Exercise data: Begin

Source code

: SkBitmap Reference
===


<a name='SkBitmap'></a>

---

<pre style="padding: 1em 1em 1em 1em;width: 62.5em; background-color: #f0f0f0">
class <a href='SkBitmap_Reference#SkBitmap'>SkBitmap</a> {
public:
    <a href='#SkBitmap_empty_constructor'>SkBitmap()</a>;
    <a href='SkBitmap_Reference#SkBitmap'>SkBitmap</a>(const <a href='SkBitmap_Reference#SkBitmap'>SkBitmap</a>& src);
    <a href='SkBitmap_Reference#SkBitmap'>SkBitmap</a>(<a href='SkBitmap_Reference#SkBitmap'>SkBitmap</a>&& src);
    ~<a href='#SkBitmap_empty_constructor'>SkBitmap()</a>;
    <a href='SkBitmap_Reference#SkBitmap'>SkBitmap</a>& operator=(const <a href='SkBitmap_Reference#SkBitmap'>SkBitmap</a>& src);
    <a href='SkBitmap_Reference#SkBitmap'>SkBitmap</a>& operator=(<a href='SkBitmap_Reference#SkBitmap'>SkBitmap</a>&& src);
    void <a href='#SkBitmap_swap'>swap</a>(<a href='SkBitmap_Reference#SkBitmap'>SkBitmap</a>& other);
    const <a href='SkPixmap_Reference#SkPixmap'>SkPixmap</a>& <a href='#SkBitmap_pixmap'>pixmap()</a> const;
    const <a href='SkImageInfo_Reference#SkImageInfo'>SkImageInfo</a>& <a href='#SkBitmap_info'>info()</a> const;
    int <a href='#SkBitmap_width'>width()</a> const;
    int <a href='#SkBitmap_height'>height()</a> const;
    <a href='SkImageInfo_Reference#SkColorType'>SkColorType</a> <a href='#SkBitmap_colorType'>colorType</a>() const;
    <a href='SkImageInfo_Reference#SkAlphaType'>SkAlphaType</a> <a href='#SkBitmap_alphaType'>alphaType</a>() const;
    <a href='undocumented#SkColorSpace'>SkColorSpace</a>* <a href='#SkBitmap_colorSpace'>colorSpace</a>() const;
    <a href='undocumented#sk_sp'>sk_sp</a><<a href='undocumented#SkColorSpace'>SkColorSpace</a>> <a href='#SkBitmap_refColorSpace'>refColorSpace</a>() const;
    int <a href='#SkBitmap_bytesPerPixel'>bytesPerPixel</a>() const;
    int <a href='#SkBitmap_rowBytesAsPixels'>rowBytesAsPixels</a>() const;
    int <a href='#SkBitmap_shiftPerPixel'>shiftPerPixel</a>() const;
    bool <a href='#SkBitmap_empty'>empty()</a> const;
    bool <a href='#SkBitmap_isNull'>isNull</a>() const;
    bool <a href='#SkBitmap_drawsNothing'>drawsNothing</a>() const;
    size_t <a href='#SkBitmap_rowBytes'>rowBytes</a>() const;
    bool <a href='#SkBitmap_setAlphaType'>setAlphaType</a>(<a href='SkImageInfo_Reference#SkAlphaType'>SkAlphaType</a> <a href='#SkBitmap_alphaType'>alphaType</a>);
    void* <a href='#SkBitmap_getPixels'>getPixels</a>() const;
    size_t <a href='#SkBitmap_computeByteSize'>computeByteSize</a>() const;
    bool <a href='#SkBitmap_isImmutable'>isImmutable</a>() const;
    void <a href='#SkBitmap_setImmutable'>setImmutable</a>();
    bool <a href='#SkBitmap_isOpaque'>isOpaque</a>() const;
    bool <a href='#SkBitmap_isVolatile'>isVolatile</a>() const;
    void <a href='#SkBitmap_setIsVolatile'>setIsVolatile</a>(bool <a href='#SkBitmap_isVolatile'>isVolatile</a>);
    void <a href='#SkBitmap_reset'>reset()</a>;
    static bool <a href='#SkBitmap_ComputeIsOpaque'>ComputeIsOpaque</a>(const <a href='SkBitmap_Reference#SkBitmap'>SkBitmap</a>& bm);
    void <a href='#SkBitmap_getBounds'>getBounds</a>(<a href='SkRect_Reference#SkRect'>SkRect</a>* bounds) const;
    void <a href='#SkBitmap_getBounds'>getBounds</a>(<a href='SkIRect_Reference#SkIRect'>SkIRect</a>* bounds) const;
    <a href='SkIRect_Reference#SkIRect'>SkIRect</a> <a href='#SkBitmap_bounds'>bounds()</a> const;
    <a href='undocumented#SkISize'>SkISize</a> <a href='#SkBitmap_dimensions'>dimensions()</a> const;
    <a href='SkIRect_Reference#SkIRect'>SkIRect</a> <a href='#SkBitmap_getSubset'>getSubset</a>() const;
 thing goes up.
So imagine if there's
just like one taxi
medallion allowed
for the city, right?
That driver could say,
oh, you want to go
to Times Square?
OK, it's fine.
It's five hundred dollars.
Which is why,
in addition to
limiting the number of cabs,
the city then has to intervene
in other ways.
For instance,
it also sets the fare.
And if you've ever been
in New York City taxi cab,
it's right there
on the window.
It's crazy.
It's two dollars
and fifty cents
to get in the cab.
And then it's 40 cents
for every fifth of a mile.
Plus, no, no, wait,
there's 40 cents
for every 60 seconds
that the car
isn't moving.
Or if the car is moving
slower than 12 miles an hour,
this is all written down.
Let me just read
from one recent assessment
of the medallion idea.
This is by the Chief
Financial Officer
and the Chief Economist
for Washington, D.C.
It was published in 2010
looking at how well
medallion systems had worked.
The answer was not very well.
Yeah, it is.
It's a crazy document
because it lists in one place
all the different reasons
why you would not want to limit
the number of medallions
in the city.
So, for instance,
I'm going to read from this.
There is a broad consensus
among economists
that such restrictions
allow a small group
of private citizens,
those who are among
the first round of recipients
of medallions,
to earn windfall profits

Exercise data: End

Find "for the city, right?" in the entries above and copy that whole line exactly, then each line after it through the line that contains "And if you've ever been".

→ **Completed exercise**:
for the city, right?
That driver could say,
oh, you want to go
to Times Square?
OK, it's fine.
It's five hundred dollars.
Which is why,
in addition to
limiting the number of cabs,
the city then has to intervene
in other ways.
For instance,
it also sets the fare.
And if you've ever been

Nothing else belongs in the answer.